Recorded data

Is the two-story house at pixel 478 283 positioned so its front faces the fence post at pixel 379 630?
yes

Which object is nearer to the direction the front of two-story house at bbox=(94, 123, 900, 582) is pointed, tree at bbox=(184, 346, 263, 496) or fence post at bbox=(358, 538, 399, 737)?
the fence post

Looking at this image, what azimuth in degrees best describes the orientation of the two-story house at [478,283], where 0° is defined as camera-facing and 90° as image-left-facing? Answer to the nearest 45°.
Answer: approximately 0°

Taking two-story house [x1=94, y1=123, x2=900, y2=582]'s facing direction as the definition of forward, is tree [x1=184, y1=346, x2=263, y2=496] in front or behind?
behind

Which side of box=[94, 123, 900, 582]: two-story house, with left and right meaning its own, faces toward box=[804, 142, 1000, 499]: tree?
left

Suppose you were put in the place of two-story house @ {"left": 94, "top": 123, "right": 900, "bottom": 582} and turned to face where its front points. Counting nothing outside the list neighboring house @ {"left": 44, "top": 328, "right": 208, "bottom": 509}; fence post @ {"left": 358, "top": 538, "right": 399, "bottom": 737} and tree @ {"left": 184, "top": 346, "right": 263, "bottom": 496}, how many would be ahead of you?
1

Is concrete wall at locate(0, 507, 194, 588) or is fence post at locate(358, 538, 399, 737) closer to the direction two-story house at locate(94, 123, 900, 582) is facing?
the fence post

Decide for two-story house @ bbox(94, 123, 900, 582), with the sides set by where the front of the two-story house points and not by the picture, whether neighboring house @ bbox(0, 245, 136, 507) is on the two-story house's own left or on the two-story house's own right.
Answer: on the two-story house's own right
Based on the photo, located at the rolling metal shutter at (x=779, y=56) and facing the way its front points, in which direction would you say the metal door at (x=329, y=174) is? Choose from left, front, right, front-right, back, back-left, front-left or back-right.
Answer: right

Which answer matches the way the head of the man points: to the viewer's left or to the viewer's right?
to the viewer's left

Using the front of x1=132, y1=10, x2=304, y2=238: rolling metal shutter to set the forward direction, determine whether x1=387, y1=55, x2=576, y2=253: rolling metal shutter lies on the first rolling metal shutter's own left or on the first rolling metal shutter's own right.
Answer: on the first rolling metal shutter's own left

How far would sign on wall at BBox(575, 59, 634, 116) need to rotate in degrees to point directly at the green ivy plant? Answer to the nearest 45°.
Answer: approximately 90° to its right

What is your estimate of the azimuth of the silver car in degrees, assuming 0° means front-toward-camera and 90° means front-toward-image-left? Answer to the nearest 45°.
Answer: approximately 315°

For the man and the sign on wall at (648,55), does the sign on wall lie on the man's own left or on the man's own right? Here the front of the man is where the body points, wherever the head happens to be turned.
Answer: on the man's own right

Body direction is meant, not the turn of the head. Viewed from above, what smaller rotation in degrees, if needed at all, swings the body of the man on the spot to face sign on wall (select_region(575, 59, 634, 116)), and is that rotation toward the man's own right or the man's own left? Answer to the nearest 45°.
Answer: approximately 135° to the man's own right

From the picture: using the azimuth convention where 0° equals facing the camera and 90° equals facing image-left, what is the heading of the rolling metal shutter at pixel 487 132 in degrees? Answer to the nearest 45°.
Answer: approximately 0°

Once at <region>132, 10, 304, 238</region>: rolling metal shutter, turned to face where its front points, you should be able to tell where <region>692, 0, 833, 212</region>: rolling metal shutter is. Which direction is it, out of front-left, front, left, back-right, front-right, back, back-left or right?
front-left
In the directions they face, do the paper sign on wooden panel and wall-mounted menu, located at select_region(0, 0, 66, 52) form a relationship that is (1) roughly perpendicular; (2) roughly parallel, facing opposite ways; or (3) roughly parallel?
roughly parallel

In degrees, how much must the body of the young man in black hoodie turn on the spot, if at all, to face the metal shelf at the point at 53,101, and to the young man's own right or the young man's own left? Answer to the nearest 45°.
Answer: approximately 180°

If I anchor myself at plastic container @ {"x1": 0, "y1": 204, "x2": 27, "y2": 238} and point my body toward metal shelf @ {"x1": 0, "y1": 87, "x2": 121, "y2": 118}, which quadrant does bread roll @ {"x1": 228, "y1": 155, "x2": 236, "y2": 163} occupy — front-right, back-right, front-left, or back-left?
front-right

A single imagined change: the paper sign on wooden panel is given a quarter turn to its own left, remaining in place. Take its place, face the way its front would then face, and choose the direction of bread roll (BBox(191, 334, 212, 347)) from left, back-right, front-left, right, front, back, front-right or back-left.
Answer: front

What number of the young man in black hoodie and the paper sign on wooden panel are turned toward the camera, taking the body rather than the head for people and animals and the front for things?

-- What is expected --
Output every item above verbatim, line for line, with nothing omitted or altered.

-- Problem solution --
Is the two-story house at pixel 478 283 positioned so its front faces the fence post at pixel 379 630?
yes

Which object is nearer to the direction the front of two-story house at bbox=(94, 123, 900, 582) is pointed, tree at bbox=(184, 346, 263, 496) or fence post at bbox=(358, 538, 399, 737)?
the fence post

Looking at this image, what azimuth in degrees best describes the orientation of the two-story house at [478,283], where 0° is defined as camera-facing and 90° as image-left-facing? Answer to the nearest 45°.
Answer: approximately 0°

Taking two-story house [x1=94, y1=123, x2=900, y2=582]'s facing direction as the definition of forward, is tree [x1=184, y1=346, x2=263, y2=496] in front or behind?
behind

Which side of box=[94, 123, 900, 582]: two-story house, with left and right meaning its own, faces toward box=[804, 142, 1000, 499]: tree?
left

Suppose you were put in the place of two-story house @ {"left": 94, "top": 123, "right": 900, "bottom": 582} and turned to face where its front points. Counting nothing outside the list neighboring house @ {"left": 44, "top": 328, "right": 208, "bottom": 509}; fence post @ {"left": 358, "top": 538, "right": 399, "bottom": 737} and tree @ {"left": 184, "top": 346, "right": 263, "bottom": 496}, how many would be ahead of you?
1

Is concrete wall at locate(0, 507, 194, 588) or is fence post at locate(358, 538, 399, 737) closer to the direction two-story house at locate(94, 123, 900, 582) is facing?
the fence post

Decide for two-story house @ bbox(94, 123, 900, 582), with the sides set by where the front of the two-story house points and not by the picture, whether neighboring house @ bbox(0, 245, 136, 507) is on the two-story house's own left or on the two-story house's own right.
Answer: on the two-story house's own right
Based on the photo, located at the rolling metal shutter at (x=779, y=56) and facing the way its front points, in which direction would you say the metal door at (x=329, y=174) is? Choose from left, front, right, front-right, back, back-left, front-left or back-right.
Answer: right

Which answer matches the way the head of the man points: to the viewer's left or to the viewer's right?
to the viewer's left

Using the front of x1=132, y1=10, x2=304, y2=238: rolling metal shutter to set the forward direction, determine whether x1=387, y1=55, x2=576, y2=253: rolling metal shutter lies on the first rolling metal shutter's own left or on the first rolling metal shutter's own right.
Answer: on the first rolling metal shutter's own left

How far would sign on wall at BBox(575, 59, 634, 116) need to rotate in degrees to point directly at the green ivy plant? Answer to the nearest 45°.
Answer: approximately 90° to its right

What is your estimate of the azimuth of the silver car in degrees, assuming 0° means front-toward-camera and 90° means front-toward-image-left? Answer to the nearest 45°.
Answer: approximately 315°

For the man and the sign on wall at (648,55), does the sign on wall lie on the man's own left or on the man's own right? Here the front of the man is where the body points, wherever the head happens to be turned.
Answer: on the man's own right

Body direction is meant, not the turn of the head. Viewed from above, what smaller rotation in degrees, if needed at all, swings the body of the man on the spot to face sign on wall (select_region(575, 59, 634, 116)), and is that rotation toward the man's own right or the man's own left? Answer to the nearest 45°.
Answer: approximately 135° to the man's own right

From the picture: using the azimuth convention where 0° equals facing the camera and 90° equals facing image-left, what is the heading of the rolling metal shutter at pixel 487 132 in degrees? Answer to the nearest 45°.
Answer: approximately 0°

Once at <region>132, 10, 304, 238</region>: rolling metal shutter, turned to face where its front points, you should be able to tell where <region>692, 0, 833, 212</region>: rolling metal shutter is. Which direction is it, out of front-left, front, left, back-right, front-right, back, back-left or right?
front-left
In the directions they face, do the paper sign on wooden panel and wall-mounted menu, located at select_region(0, 0, 66, 52) form a relationship that is (1) roughly perpendicular; (2) roughly parallel, facing opposite ways; or (3) roughly parallel?
roughly parallel

In degrees, how much must the body of the young man in black hoodie turn on the spot, if at all, to face the metal shelf at the point at 53,101, and to the young man's own right or the young man's own left? Answer to the nearest 45°.
Answer: approximately 180°

If I anchor myself at plastic container @ {"x1": 0, "y1": 204, "x2": 27, "y2": 238} and point my body toward metal shelf @ {"x1": 0, "y1": 87, "x2": 121, "y2": 118}, which quadrant does bread roll @ {"x1": 228, "y1": 155, "x2": 236, "y2": 163} occupy — front-right, back-right, front-left, or back-left?
front-right

A single imagined change: the paper sign on wooden panel is given a quarter turn to its own left, remaining in place. Take its place, face the way its front would then face, and choose the direction of bread roll (BBox(191, 334, 212, 347)) from left, back-right, front-left, right, front, back, front-right or back-left.
Answer: front

What number of the young man in black hoodie and the paper sign on wooden panel are turned toward the camera, taking the body rather than the head for people and animals and the front for things?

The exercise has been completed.